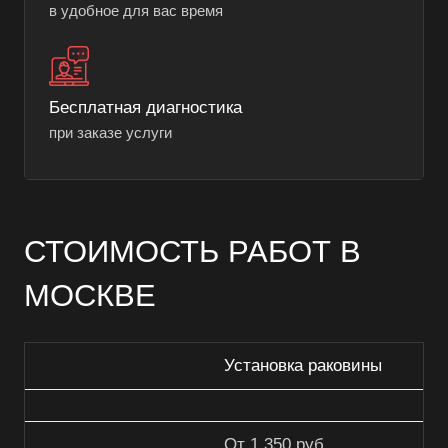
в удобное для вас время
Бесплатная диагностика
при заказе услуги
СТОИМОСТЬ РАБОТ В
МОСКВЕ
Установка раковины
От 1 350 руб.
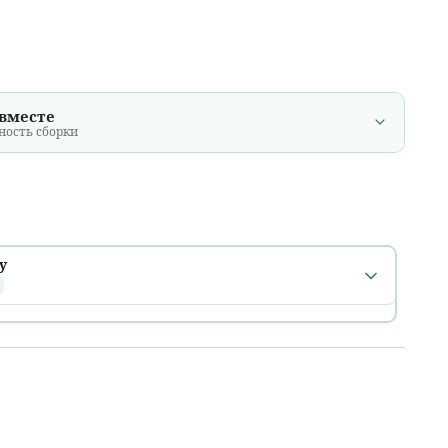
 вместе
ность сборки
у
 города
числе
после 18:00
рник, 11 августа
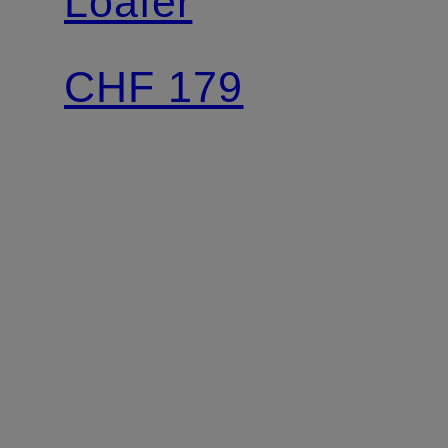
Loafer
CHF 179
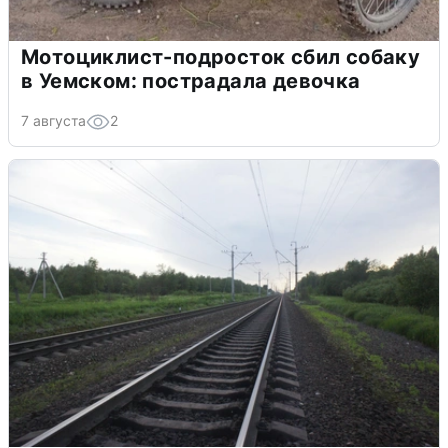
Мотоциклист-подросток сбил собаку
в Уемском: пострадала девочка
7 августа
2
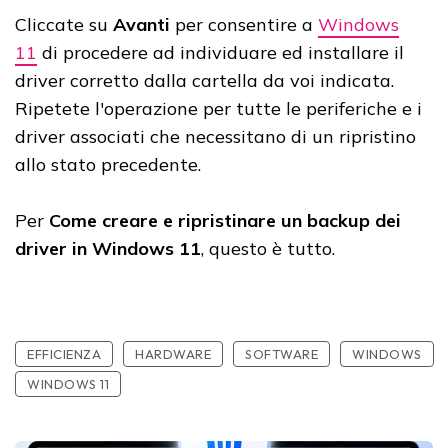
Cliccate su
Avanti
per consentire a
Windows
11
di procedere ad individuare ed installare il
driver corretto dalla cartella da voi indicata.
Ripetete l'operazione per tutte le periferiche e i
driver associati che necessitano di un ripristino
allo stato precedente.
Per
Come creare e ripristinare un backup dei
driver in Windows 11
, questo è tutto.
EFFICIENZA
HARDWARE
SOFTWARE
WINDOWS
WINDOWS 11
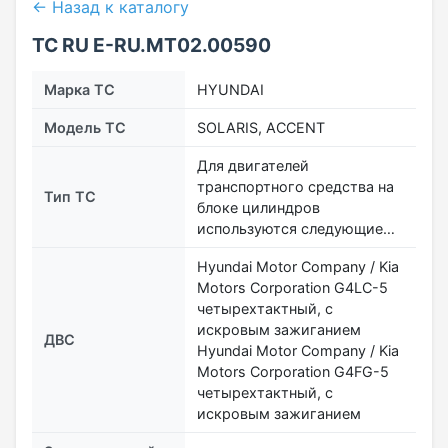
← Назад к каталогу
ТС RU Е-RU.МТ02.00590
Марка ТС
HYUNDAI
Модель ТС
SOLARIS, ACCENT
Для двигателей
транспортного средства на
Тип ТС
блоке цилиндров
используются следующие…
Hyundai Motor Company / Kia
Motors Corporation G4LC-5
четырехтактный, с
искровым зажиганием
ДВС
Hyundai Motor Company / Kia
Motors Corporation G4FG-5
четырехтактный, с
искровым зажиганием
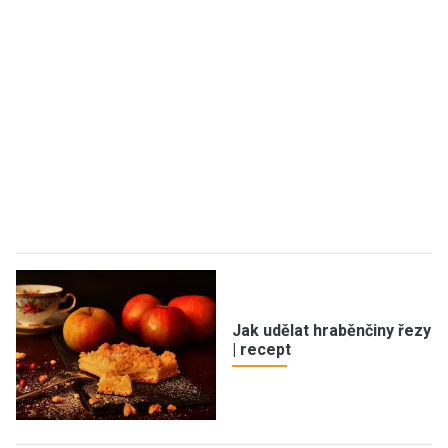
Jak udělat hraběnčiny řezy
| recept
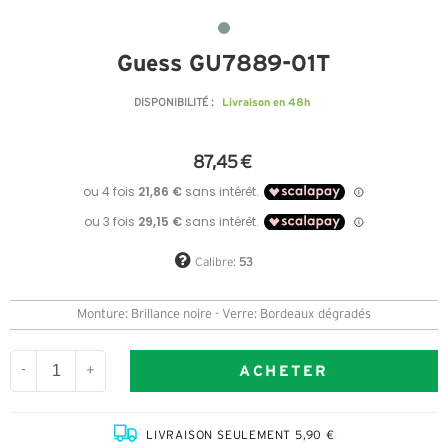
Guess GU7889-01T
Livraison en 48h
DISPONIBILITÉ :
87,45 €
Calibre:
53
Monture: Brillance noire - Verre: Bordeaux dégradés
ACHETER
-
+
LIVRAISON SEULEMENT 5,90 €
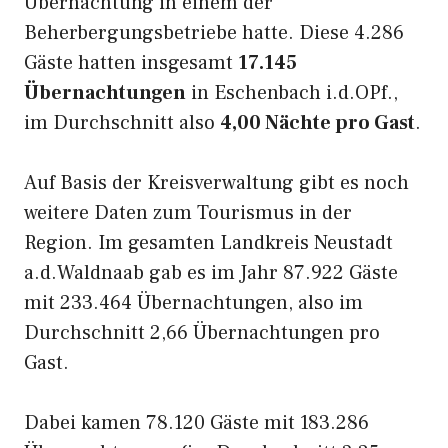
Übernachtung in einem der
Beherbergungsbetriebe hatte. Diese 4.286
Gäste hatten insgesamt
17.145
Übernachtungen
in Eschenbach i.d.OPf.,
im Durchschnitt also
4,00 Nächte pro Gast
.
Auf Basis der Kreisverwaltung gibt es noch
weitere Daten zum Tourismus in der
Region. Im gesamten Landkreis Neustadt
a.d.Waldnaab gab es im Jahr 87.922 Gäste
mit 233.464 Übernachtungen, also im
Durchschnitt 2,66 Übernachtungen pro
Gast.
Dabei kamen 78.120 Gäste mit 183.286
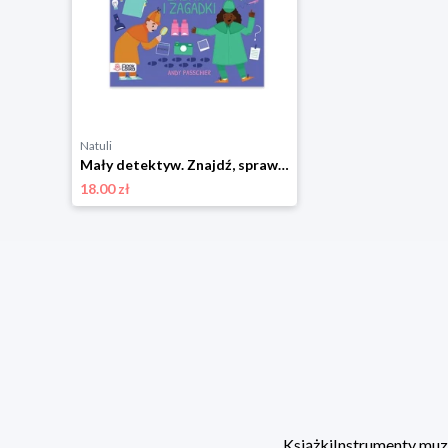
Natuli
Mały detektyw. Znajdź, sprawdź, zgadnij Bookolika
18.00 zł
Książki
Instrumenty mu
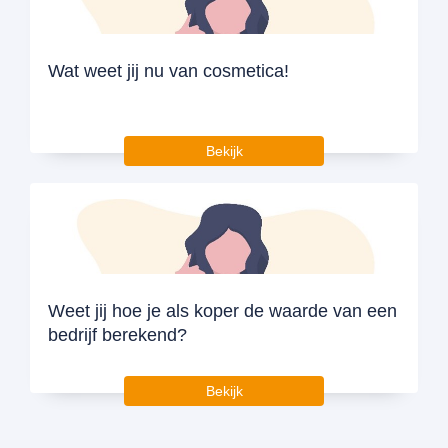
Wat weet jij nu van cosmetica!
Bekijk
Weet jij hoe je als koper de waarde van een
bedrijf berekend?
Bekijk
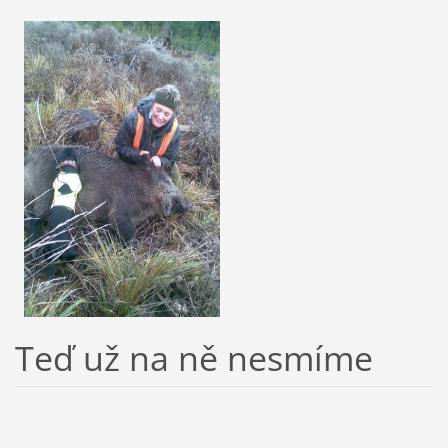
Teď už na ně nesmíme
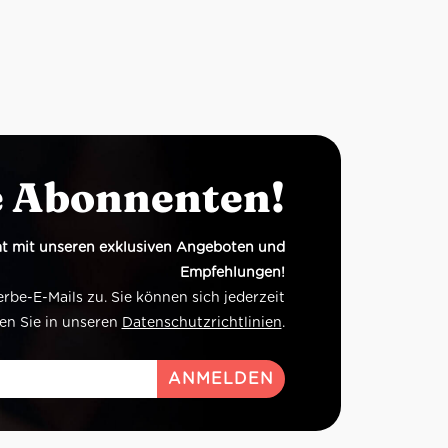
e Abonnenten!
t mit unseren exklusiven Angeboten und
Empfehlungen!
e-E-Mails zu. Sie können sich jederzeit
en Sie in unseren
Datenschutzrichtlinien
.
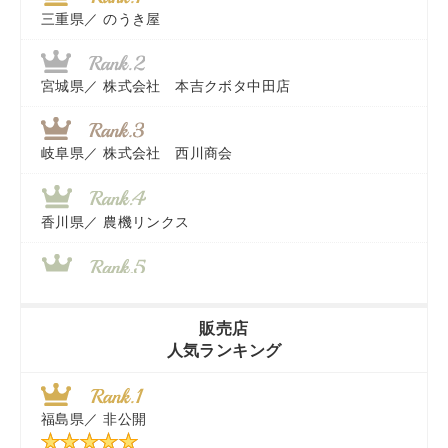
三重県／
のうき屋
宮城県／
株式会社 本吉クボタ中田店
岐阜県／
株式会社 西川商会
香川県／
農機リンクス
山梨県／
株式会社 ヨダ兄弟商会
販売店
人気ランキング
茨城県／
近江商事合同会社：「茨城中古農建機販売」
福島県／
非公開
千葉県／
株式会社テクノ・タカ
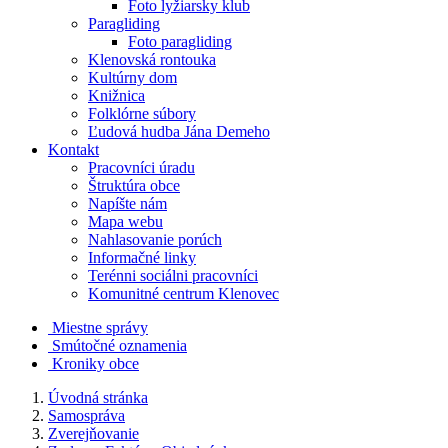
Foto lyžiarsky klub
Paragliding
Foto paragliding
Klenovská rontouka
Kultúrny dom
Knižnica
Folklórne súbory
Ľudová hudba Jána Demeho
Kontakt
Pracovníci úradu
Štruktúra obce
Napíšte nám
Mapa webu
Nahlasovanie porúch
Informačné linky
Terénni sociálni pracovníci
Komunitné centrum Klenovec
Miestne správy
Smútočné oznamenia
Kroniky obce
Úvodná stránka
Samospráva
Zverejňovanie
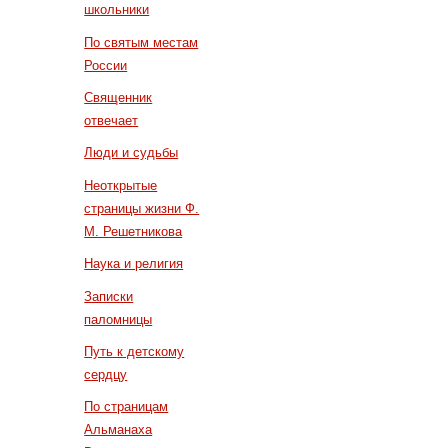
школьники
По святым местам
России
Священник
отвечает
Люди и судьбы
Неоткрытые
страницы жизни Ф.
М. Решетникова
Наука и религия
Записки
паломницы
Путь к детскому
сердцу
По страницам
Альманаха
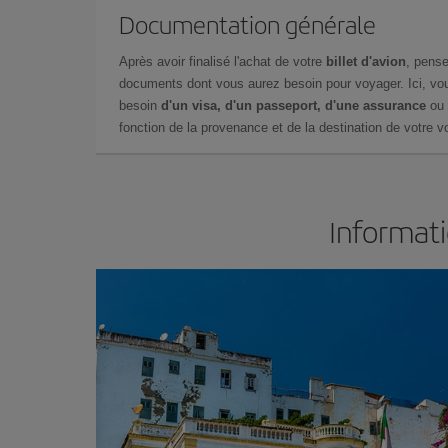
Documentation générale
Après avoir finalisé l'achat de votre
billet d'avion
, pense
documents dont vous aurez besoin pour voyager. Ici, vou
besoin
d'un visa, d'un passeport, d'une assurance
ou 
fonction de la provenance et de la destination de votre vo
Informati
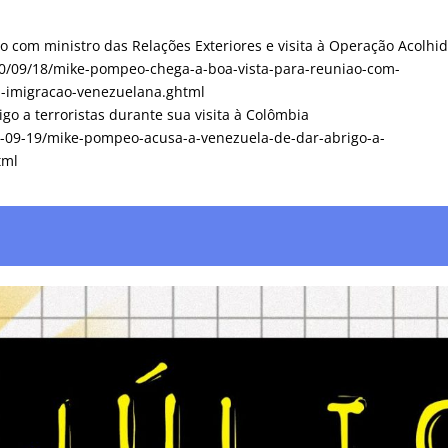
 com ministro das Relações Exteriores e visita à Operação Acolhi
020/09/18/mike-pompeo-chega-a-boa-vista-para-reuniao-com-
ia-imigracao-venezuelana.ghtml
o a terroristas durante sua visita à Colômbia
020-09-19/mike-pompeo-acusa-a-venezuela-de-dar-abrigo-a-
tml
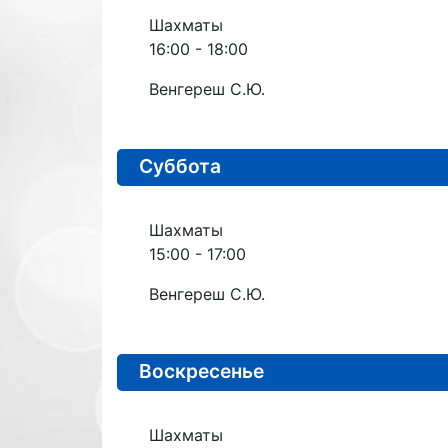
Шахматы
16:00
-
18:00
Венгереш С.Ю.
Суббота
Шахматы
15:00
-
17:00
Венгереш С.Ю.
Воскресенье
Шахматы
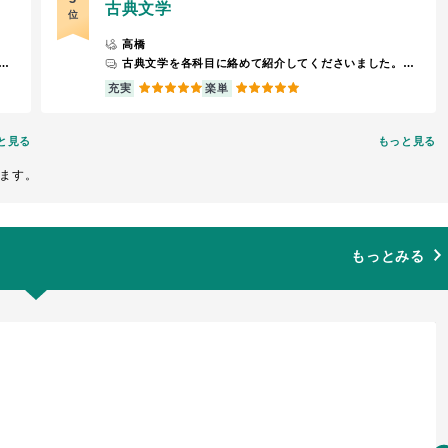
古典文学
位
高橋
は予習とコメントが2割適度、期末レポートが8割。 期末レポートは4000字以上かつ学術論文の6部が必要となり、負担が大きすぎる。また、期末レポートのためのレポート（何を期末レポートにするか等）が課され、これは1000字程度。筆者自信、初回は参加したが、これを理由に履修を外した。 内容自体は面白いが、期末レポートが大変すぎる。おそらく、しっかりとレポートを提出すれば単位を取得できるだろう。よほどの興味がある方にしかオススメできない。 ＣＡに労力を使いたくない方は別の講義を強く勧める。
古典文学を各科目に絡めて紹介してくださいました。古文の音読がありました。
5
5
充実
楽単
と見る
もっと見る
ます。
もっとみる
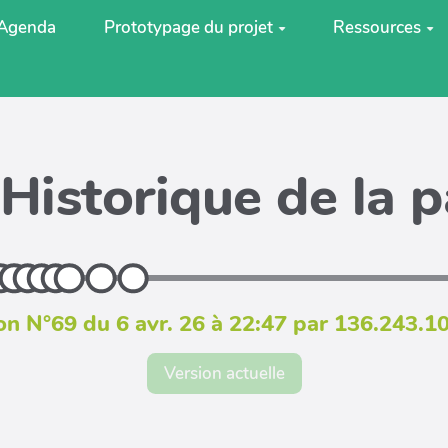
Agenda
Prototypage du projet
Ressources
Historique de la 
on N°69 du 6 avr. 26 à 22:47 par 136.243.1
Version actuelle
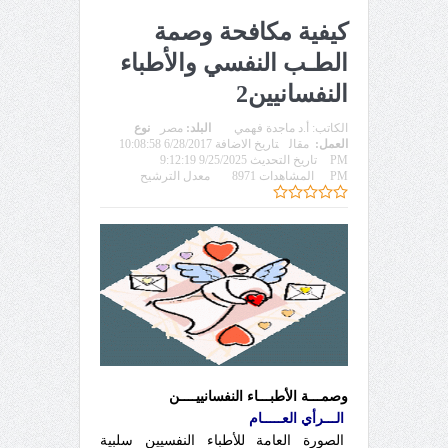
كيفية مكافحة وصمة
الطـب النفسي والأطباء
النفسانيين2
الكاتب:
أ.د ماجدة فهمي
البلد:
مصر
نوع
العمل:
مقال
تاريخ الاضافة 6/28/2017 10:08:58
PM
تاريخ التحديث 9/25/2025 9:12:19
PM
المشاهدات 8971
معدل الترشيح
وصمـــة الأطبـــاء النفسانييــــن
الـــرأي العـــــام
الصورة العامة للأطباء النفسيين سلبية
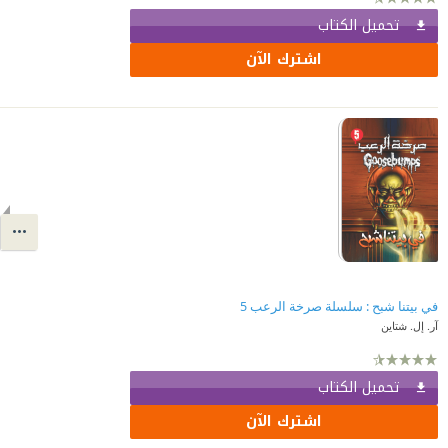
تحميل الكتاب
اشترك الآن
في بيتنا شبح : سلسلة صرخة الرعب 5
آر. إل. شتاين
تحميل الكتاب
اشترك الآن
----------
Which lines in the material contain the word "votre"? Pull each of them out.

Après avoir finalisé l'achat de votre
fonction de la provenance et de la destination de votre vo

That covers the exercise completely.